Selected passage -
──────────

Despite apparent enthusiasm towards integration strategies, the urban research community lacks, with notable exceptions (Pieterse, 2004a, 2004b), systematic analysis of the conceptual origins of UI, how it has changed over time and its limits and potentials. For example, what is already ‘integrated’ in an urban context, what issues are amenable to integration, and which are not? While a full historical analysis of UI is beyond our scope, we seek to develop a more nuanced understanding of this concept and its assumed importance for urban policy, practice and research. UI is important to interrogate because frameworks associated with this concept claim to reshape operation and use of infrastructures and associated services. This reorganisation has distinct and potentially long-lasting consequences for the politics, processes and practices of everyday life. By examining two examples of how UI informs urban planning, we subject this concept and its practices to scrutiny. For each, we dissect the problem and proposed solution, and unpack the associated operational processes and implications. We debate whether application of UI supports new metropolitan-wide imaginaries of horizontally integrated cities, or whether, in addition, a new mode of UI is leading to the selective prioritisation of enclaves of vertical integration.

──────────

Record list -
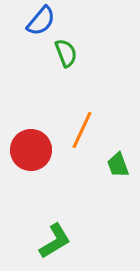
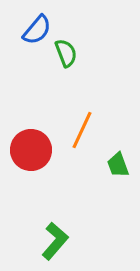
blue semicircle: moved 4 px left, 9 px down
green L-shape: rotated 18 degrees counterclockwise
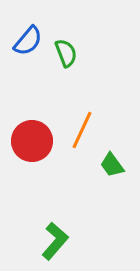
blue semicircle: moved 9 px left, 11 px down
red circle: moved 1 px right, 9 px up
green trapezoid: moved 6 px left; rotated 16 degrees counterclockwise
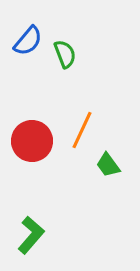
green semicircle: moved 1 px left, 1 px down
green trapezoid: moved 4 px left
green L-shape: moved 24 px left, 6 px up
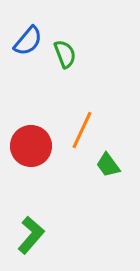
red circle: moved 1 px left, 5 px down
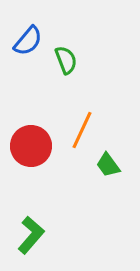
green semicircle: moved 1 px right, 6 px down
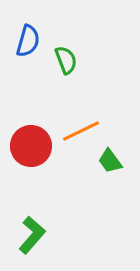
blue semicircle: rotated 24 degrees counterclockwise
orange line: moved 1 px left, 1 px down; rotated 39 degrees clockwise
green trapezoid: moved 2 px right, 4 px up
green L-shape: moved 1 px right
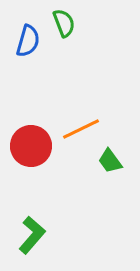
green semicircle: moved 2 px left, 37 px up
orange line: moved 2 px up
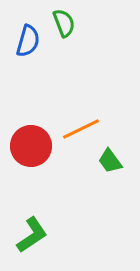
green L-shape: rotated 15 degrees clockwise
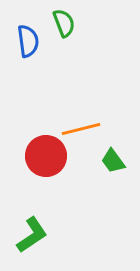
blue semicircle: rotated 24 degrees counterclockwise
orange line: rotated 12 degrees clockwise
red circle: moved 15 px right, 10 px down
green trapezoid: moved 3 px right
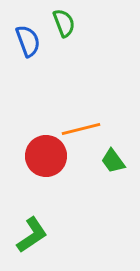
blue semicircle: rotated 12 degrees counterclockwise
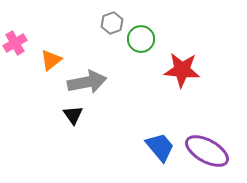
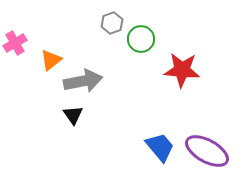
gray arrow: moved 4 px left, 1 px up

──────────

What to do -
• 1. Answer from the passage on urban integration:
(a) Which works does it cite as notable exceptions to the lack of systematic analysis?
(b) How many examples of urban integration informing urban planning do the authors examine?
(c) Which two possible developments do the authors debate?
• 2. Carry on the passage on urban integration from where it stops.

Results -
• 1.
(a) Pieterse, 2004a and 2004b.
(b) Two.
(c) Whether applying urban integration supports new metropolitan-wide imaginaries of horizontally integrated cities, or whether a new mode of it is leading to the selective prioritization of enclaves of vertical integration.

• 2.
The paper has four sections. First, we review the disciplinary and societal origins of UI and assess attempts to organise infrastructures in accordance with an integrated urban ideal. We discuss how many assumptions of UI, and its outcomes, are deeply problematic. We also recognise, however, that for much of the Western (and post-colonial) world the cohesive metropolitan imaginary still persists. Second, we examine the landscape of contemporary urban integration frameworks. We focus upon two emblematic cases derived from ecological and computational understandings that claim that infrastructures can be dis-/re-assembled to optimise network efficiency. These UI frameworks comprise: (1) the urban nexus agenda, which encourages integration of resource flows and their infrastructures and governance structures for improved ecological sustainability; and (2) the future cities agenda, which understands UI through systems of Smart Cities technologies. Third, we suggest that ideals of the unitary networked city persist despite their manifest limitations, but that in tandem, intensified UI processes are emergent, which we term Bifurcated Urban Integration (BUI). Exemplified by our cases, we examine why and how this accentuated form of UI operates and with what implications for city politics, practices and processes. We contend that whilst visions of the metropolitan whole seek systemic cohesiveness, BUI attempts to achieve new efficiencies by selectively bringing together enclaves of hyper-integration. The resultant socio-spatially selective outcomes are intertwined with a landscape of splintered infrastructures and political and economic turbulence. We conclude with calls to subject the notion of BUI to greater scrutiny and suggest priorities for further research.
Modes of urban integration: From metropolitan to enclaves of integration?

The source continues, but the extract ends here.